Terry Branstad’s plan to overhaul Wisconsin’s tax code aims to make the state the first in the nation to create a Smart Tax, a way to lower taxes on businesses and the wealthy.
The governor’s tax plan includes several tax breaks that could help businesses, but also could hurt the middle class.
The plan includes a tax break for businesses, which is a good thing for the economy, but it would be a bad thing for middle-class families, according to a new report from the Economic Policy Institute.
“This tax break is an example of how a tax credit is often designed to benefit one group at the expense of another,” says Peter A. Orr, the institute’s chief economist.
“But if it were used for other purposes, the effect would be more severe.”
The Tax Foundation found that if the plan is implemented as originally written, Wisconsin would receive about $1 billion in tax relief in 2022 and 2024, and that money could be used for economic growth and job creation.
But in a statement, Branstad defended the tax plan by noting that it has been approved by the Wisconsin legislature and signed into law by Gov.
Branstad’s proposal, the Tax Foundation wrote, would: Eliminate state income tax brackets.
Eliminate a 5 percent corporate tax rate.
Eliminates an estate tax rate for wealthy taxpayers.
Elimination of the state sales tax on certain purchases.
Eliminated a 3.8 percent personal income tax.
Elimined a 2.5 percent property tax.
Eliminates income taxes on some individuals and families, but the Tax Institute notes that the proposal would be less burdensome on the middle-income and working-class taxpayers than the tax credit currently exists.
The Tax Foundation estimated that eliminating the state income and property taxes would increase the state’s gross domestic product by $12 billion and its Gross Domestic Product Growth by 1.7 percentage points.
Additionally, the plan would eliminate the estate tax and the state property tax, and eliminate the state personal income and sales taxes.
Branstad would also eliminate the personal income exemption for couples filing jointly, and the corporate income tax exemption for corporations, but only for the individuals who earn more than $500,000 a year.
Instead of eliminating the personal exemption, the proposal eliminates it entirely.
And if you’re earning more than that, Branstad says, you’d pay a $200 surcharge on your taxable income.
Wisconsin has the lowest personal income exemptions in the country, according the Tax Policy Center, and a separate study released last year found that Wisconsin residents earning $500 a year or less would be hit with a $1,100 tax increase if the state eliminated the personal and corporate income exemptions.
According to the Tax Reform Network, the state would end up with about $5 billion in additional revenue in 2022.
Other tax breaks would also benefit the wealthy, according a Tax Foundation analysis.
The plan would increase taxes on corporations by $1.5 billion, and individuals would save $2.3 billion.

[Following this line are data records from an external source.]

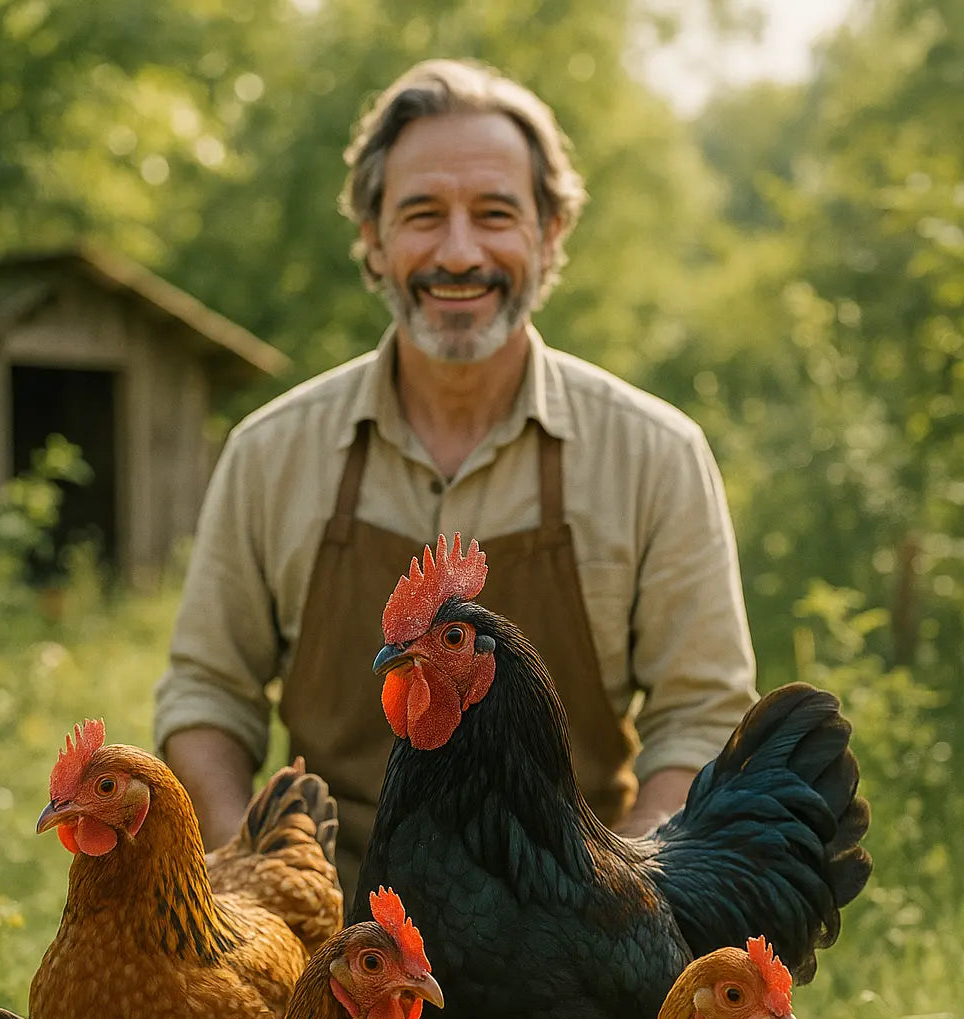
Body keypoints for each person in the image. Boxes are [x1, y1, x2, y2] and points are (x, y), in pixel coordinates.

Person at [154, 58, 756, 898]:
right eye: (423, 215)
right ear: (372, 236)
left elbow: (702, 717)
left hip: (574, 945)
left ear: (550, 235)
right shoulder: (269, 453)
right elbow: (207, 697)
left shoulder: (655, 454)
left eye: (496, 214)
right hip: (329, 944)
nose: (460, 252)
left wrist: (629, 906)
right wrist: (258, 895)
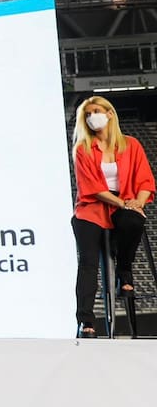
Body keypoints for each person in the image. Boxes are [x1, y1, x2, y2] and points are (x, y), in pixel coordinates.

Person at [70, 96, 153, 338]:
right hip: (92, 208)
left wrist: (137, 201)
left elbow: (145, 179)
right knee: (88, 262)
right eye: (87, 114)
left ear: (109, 114)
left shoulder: (131, 145)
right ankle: (86, 321)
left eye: (95, 111)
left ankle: (124, 272)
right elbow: (92, 188)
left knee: (134, 221)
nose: (91, 116)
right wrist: (123, 203)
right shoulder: (83, 149)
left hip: (124, 206)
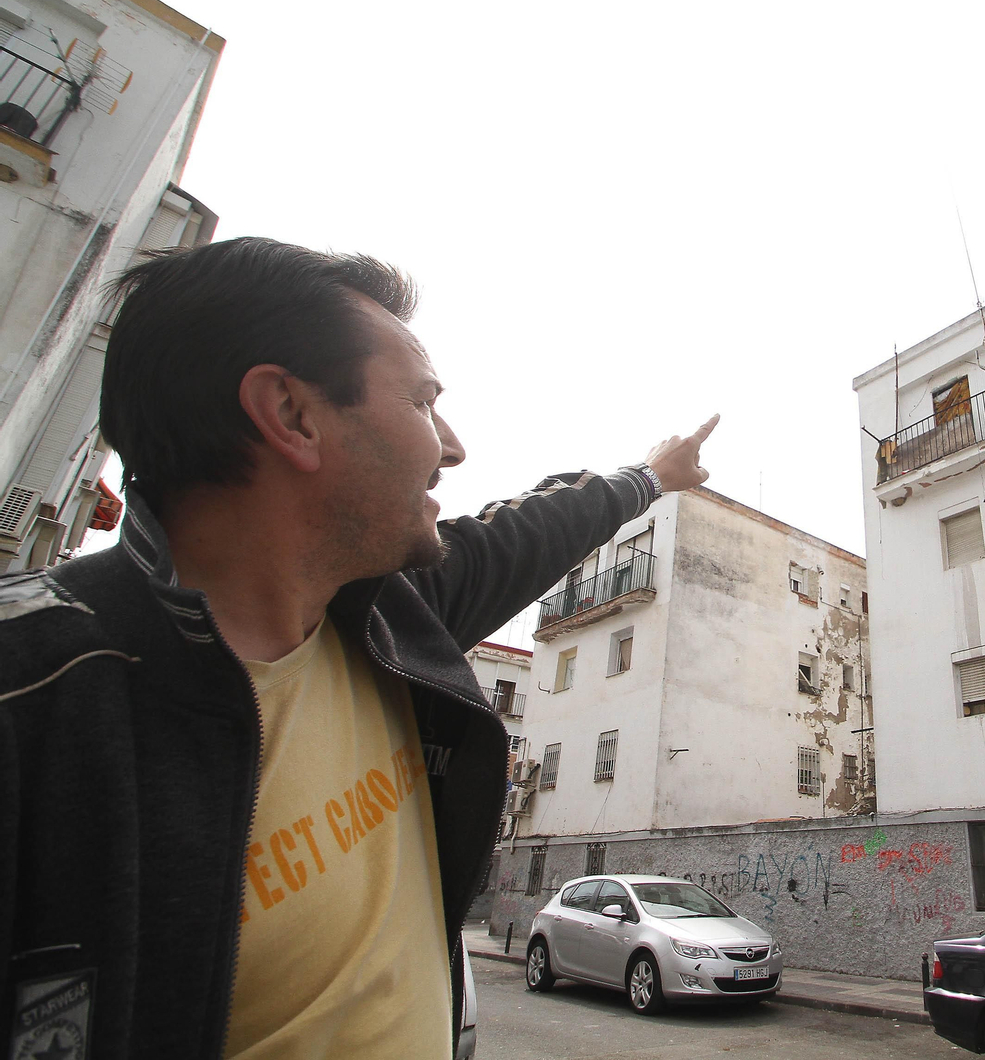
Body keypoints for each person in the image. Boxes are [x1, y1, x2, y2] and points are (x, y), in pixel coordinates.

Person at [0, 238, 718, 1058]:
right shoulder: (36, 699)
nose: (450, 446)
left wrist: (651, 477)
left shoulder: (394, 618)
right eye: (421, 402)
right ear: (292, 415)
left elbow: (530, 530)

But in the end, the tax cuts for the wealthy would make up for the higher taxes they’d pay on the rest of Wisconsin’s population, according another Tax Foundation report.
Under the tax reform plan, Wisconsin’s wealthy would pay about $3,500 in state taxes a year in 2022, according, according The Wisconsin State Journal.

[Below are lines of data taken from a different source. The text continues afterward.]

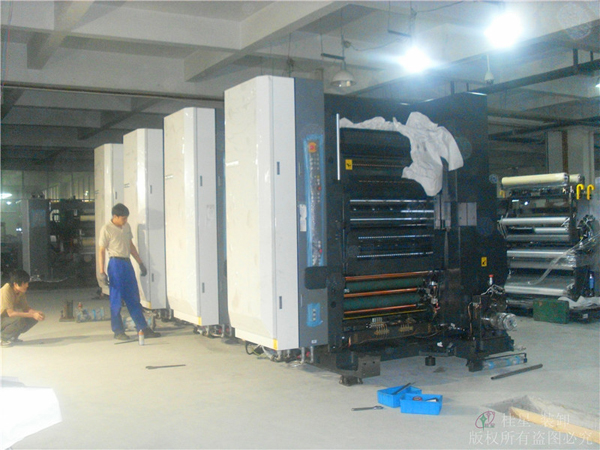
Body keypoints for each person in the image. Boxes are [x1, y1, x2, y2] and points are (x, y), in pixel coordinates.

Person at [98, 203, 160, 340]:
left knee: (133, 298)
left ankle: (143, 328)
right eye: (123, 218)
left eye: (126, 218)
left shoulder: (126, 227)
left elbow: (131, 246)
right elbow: (101, 250)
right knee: (116, 299)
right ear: (115, 216)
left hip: (127, 264)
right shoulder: (106, 229)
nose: (125, 221)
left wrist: (140, 263)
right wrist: (101, 271)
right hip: (115, 265)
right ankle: (118, 331)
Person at [1, 269, 45, 346]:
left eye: (27, 283)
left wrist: (36, 313)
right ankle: (2, 338)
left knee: (33, 318)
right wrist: (32, 314)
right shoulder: (6, 290)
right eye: (24, 283)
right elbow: (11, 313)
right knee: (19, 318)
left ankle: (12, 336)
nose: (27, 285)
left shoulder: (20, 291)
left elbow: (26, 308)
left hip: (6, 319)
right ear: (15, 284)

That’s about $8,500 more than their federal taxable income, the newspaper reported.
However, the wealthiest taxpayers in the state — those earning $1 million or more — would see their taxes rise by $879 a year, according an analysis by the Tax Research Center.
The wealthiest taxpayers would save about $7,400 in state tax revenue.

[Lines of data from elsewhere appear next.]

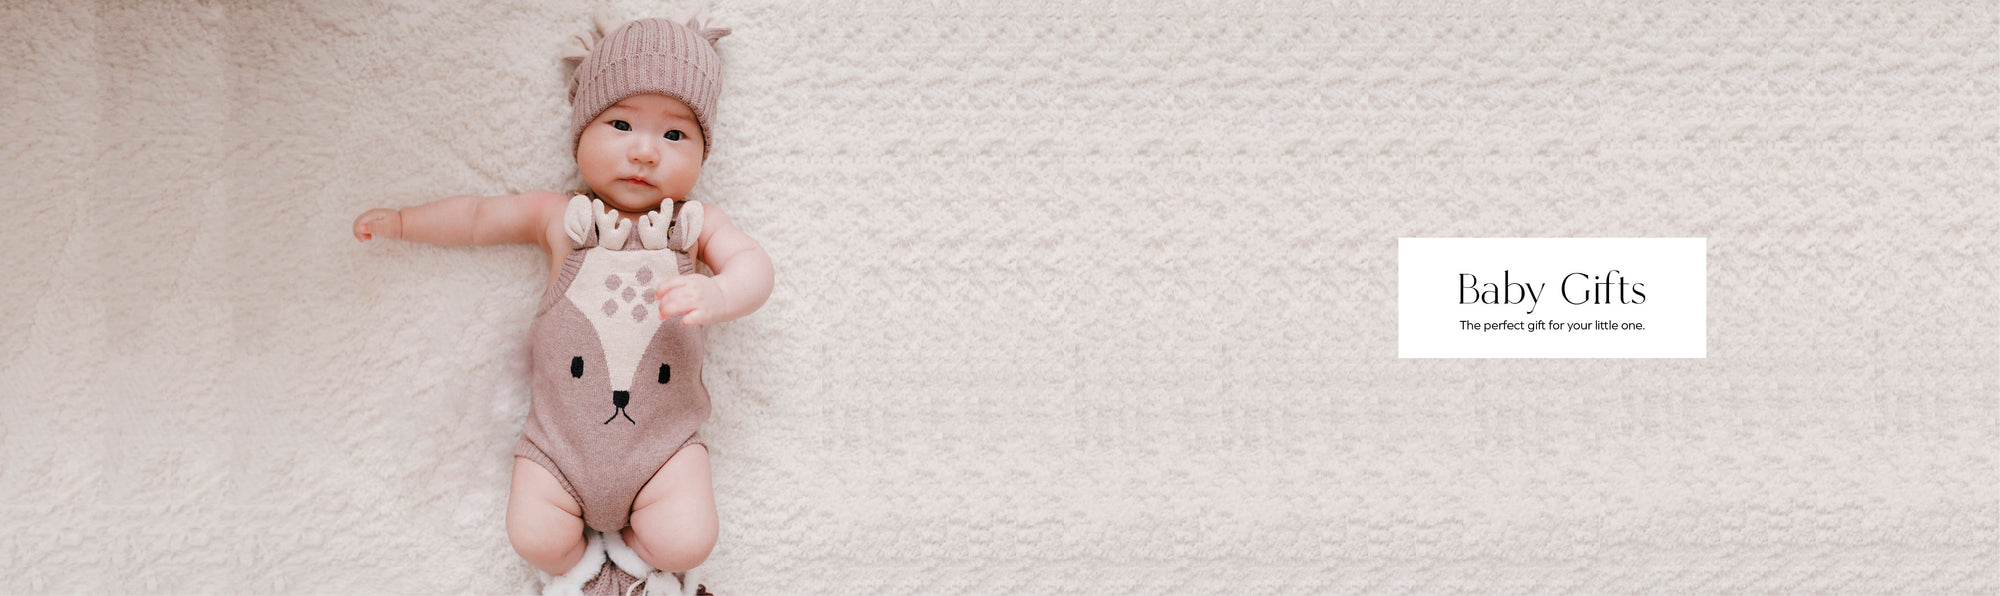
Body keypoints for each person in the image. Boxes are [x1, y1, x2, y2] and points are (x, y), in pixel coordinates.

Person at [351, 14, 770, 595]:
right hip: (558, 450)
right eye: (620, 124)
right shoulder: (559, 217)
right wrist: (404, 222)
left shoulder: (694, 226)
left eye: (675, 135)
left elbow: (754, 267)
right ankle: (582, 571)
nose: (645, 152)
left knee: (688, 540)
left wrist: (720, 292)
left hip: (663, 450)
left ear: (704, 151)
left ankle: (634, 565)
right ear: (582, 130)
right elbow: (477, 217)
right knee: (534, 537)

The wealthy would also pay more in taxes on their wages, but that would come from a reduction in their state sales and property tax bills.
The Tax Policy Network estimates that the Tax Reduction Tax Relief Act will reduce Wisconsin’s overall budget deficit by about $12.2 billion over the next decade, and increase state revenues by $3.5 trillion over that same period.
This story was updated to include a statement from Branstad.